We could not resist the temptation of riding the coracle, so we talked to one of the boat operators who helped us to rise the coracle. Local people were seen travelling alongside our boat in coracles and selling freshly caught fishes and snacks. Just after we left the Gorge, we saw some shops on our left that were offering to cook fishes fried or curried. We asked our boatman to take us to one of the shops where we relished some dishes of fried fishes with salads.
Here by the side of the lake many people were seen enjoying oil massage given by the expert masseurs on paying a nominal fee. Some people were also bathing and swimming in the lake. We enjoyed the boat ride for about an hour inside the lake.
We spent a couple of hours by the side of the lake viewing the cool mountains and the waterfalls. A feeling of departure started working within us since the place is unsafe after sunset and we observed that many of the tourists were leaving the place.
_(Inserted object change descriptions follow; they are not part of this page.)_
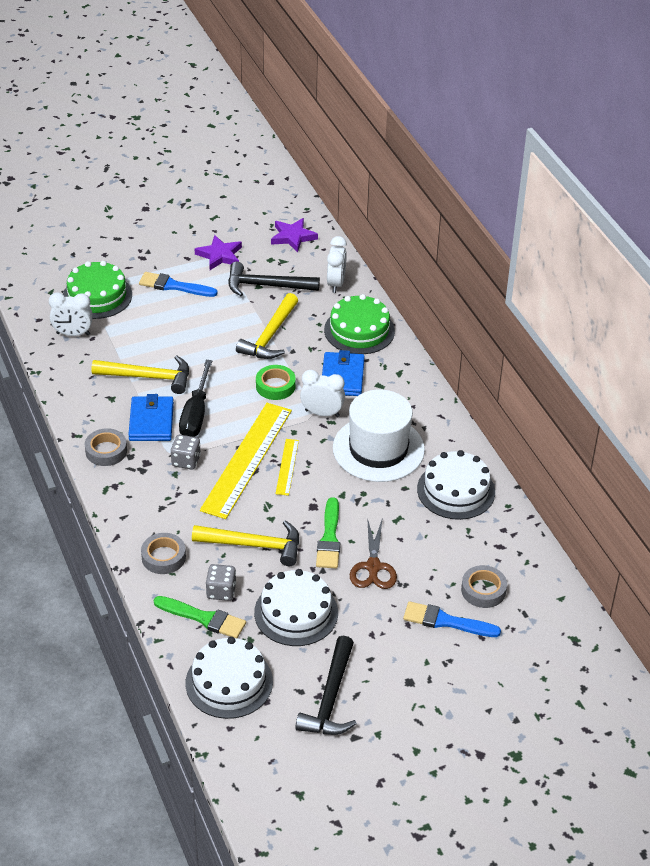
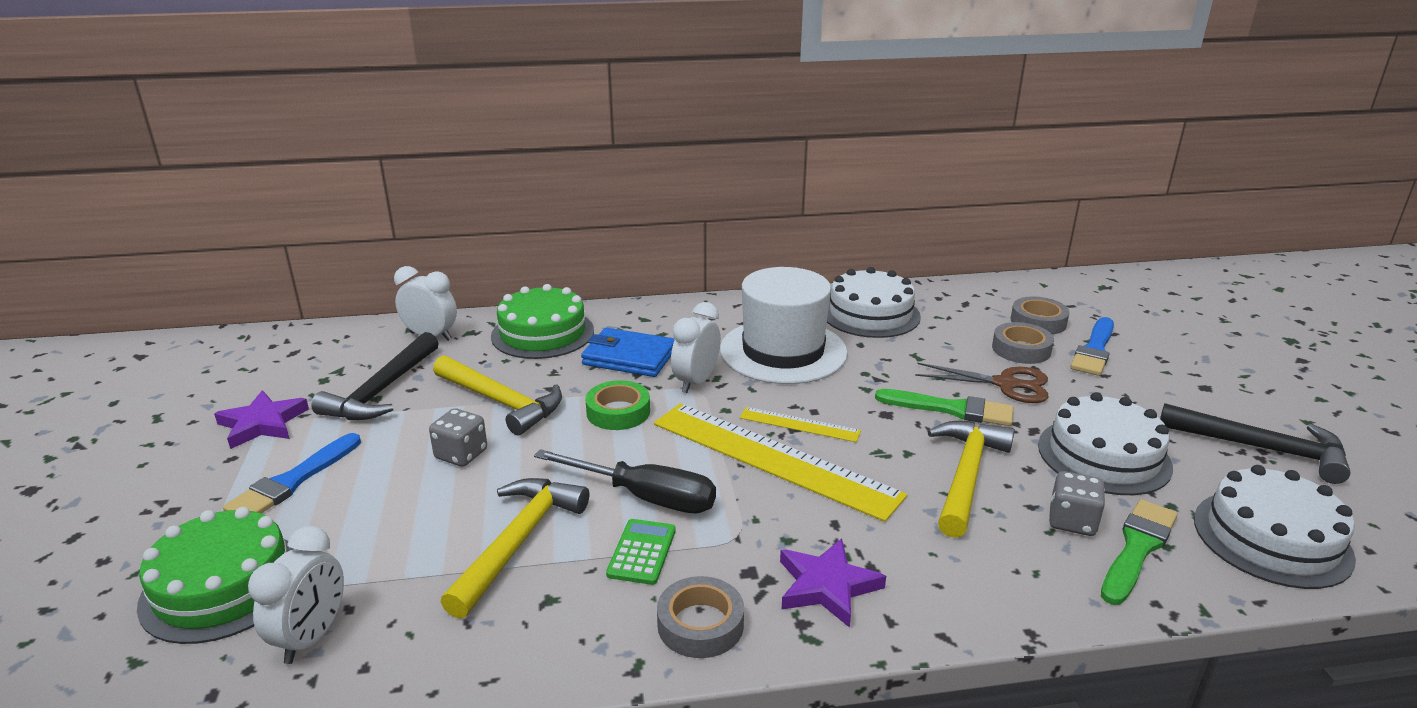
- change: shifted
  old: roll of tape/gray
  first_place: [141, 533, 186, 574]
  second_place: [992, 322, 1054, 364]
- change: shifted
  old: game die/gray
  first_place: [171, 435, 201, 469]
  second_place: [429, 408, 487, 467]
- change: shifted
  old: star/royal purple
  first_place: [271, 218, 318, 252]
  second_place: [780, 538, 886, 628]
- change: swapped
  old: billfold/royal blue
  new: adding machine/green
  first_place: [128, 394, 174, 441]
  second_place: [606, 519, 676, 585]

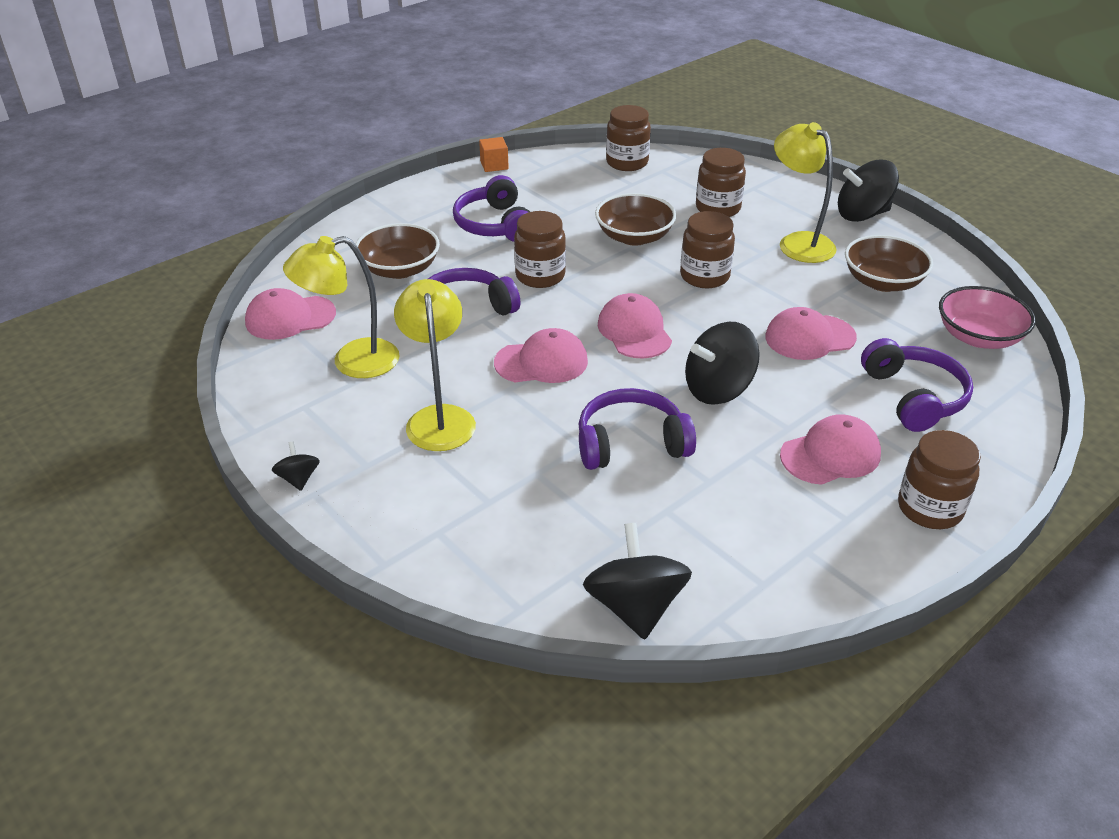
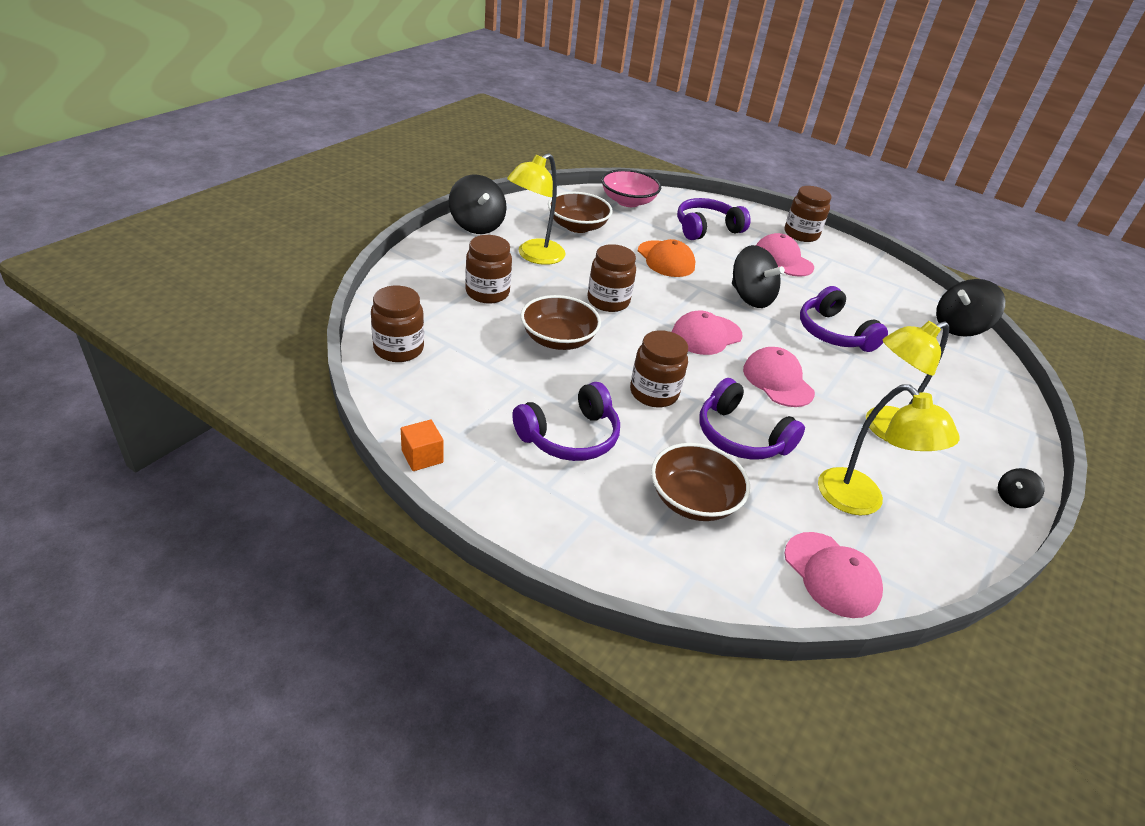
- change: repainted
  old: cap/rose-pink
  new: cap/bright orange
  first_place: [765, 307, 857, 360]
  second_place: [638, 239, 695, 277]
Soon we boarded our vehicle and started our journey back to Bangaluru.
The summer temperature varies between 22 to 35 degree and during winter between 13 to 28 degree. The place is crowded during or after monsoon season when people visit the place to see the river in full swing. Those who want to avoid the crowd can visit the place in off seasons or in winter when the place is cool and pleasant.
How to reach
It is most advantageous to travel by own car or in hired cars. Hired cars charge Rs. 9 to 10 per kilometer from Banguluru. There is no bus service for this place. From Bangalore buses are available upto Dharmapuri and thereafter plenty of cabs are available for Hogenakkal.
Many budget Hotels and Homestays are available in Hogenakkal. Home stays are most enjoyable, pleasant and affordable.